- [ФРАГМЕНТ ТЕКСТА]:
Товарищ прокурора, соглашаясь с тем, что в этих показаниях существуют во многом противоречия, старается доказать, что сами эти противоречия должны давать в ваших глазах большее значение этим показаниям, даваемым вполне чистосердечно. Это было бы, может, вполне справедливо, если бы противоречия между показаниями свидетелей ограничивались одними только второстепенными обстоятельствами, но мы видим, что они касаются многих обстоятельств, весьма существенных, весьма важных.
По объяснению доктора Германа, умершему были предложены три вопроса, из которых только один относится к предмету настоящего дела, а именно, вопрос о том, каким образом была нанесена рана. Лейхфельд ограничился ответом, что выстрел был сделан не им самим, а Рыбаковской. Если припомнить, что показывал Николаев на предварительном следствии, а также обратить внимание на показания свидетелей Мамошиной и Кричевского, которые точно так же не могут объяснить, был ли, по показанию Лейхфельда, этот выстрел сделан умышленно или неумышленно, то очевидно, что в словах Лейхфельда не заключается ничего, кроме удостоверенного факта, никем не отвергаемого факта, факта совершенно бесспорного, что выстрел был совершен не Лейхфельдом, а Рыбаковской. Таким образом, полагаю для себя вправе считать показания Станевича теряющими всю свою силу.

[Расшифровка содержимого страниц]
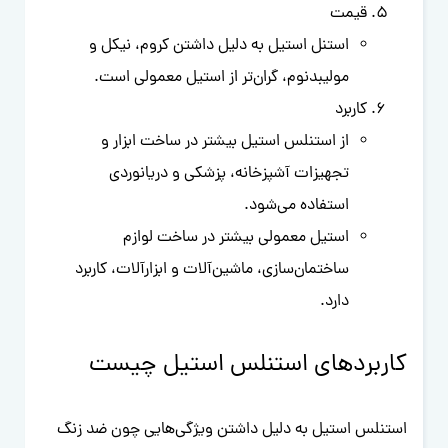
قیمت
استنل استیل به دلیل داشتن کروم، نیکل و
مولیبدنوم، گران‌تر از استیل معمولی است.
کاربرد
از استنلس استیل بیشتر در ساخت ابزار و
تجهیزات آشپزخانه، پزشکی و دریانوردی
استفاده می‌شود.
استیل معمولی بیشتر در ساخت لوازم
ساختمان‌سازی، ماشین‌آلات و ابزارآلات، کاربرد
دارد.
کاربردهای استنلس استیل چیست
استنلس استیل به دلیل داشتن ویژگی‌هایی چون ضد زنگ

- [ЗАДАНИЯ]:
1 > Согласуются ли с фрагментом текста о показаниях свидетелей утверждения ниже? (a) Товарищ прокурора отрицает, что в показаниях есть противоречия. (b) Умершему было предложено три вопроса. (c) Мамошина и Кричевский могут объяснить, был ли выстрел, по показанию Лейхфельда, умышленным. На каждое дайте ответ «да» или «нет» и точную цитату из фрагмента, которая это решает.
2 > Продолжите фрагмент текста о показаниях свидетелей с места, где он обрывается, сохраняя его слог.

- [ОТВЕТЫ]:
1 >
(a) Нет: «соглашаясь с тем, что в этих показаниях существуют во многом противоречия».
(b) Да: «умершему были предложены три вопроса».
(c) Нет: «которые точно так же не могут объяснить, был ли, по показанию Лейхфельда, этот выстрел сделан умышленно или неумышленно».

2 >
Затем нам остаются еще показания Грешнера, Розенберга и Феоктистова. Я поговорю о них позже, теперь же ограничусь указанием одного весьма серьезного противоречия, которое замечается между этими показаниями. По объяснению Феоктистова, Лейхфельд сказал ему, что Рыбаковская выстрелила в него сразу, что она внезапно появилась перед ним и вслед за тем неожиданно последовал выстрел. По объяснениям же Грешнера и Розенберга, рассказ Лейхфельда об этом предмете был совершенно другой! Лейхфельд не говорил, что выстрел был сделан сразу, напротив того, объяснял, что она несколько раз к нему подходила, несколько раз прицеливалась, говорила даже шутя, что выстрелит в него, и только потом последовал выстрел, причем она заряжала пистолет, вкладывая шомпол на его глазах.
Перейдем затем к показанию Лейхфельда в том виде, как оно представлено вам товарищем прокурора — в том виде, в каком он извлек его из различных противоречивых показаний свидетелей. Он дает этому показанию полную веру и основывает на нем все свои заключения прежде всего потому, что не видит ни малейшего основания сомневаться в правдивости слов Лейхфельда. Я точно так же далек, господа присяжные, от того, чтобы на человека умирающего, человека, ничем не запятнанного, бросать какое-либо подозрение, но не могу не сказать, что мнение господина товарища прокурора о Лейхфельде, как о человеке безусловно добром, безусловно правдивом, представляется основанным на данных довольно шатких! Я слышал из показаний Розенберга, что Лейхфельд был характера слабого, больше я ничего не слыхал! Мне кажется, он не говорил о доброте Лейхфельда, и следовательно, нет достаточного основания ставить Лейхфельда на тот пьедестал, на который возводит его товарищ прокурора.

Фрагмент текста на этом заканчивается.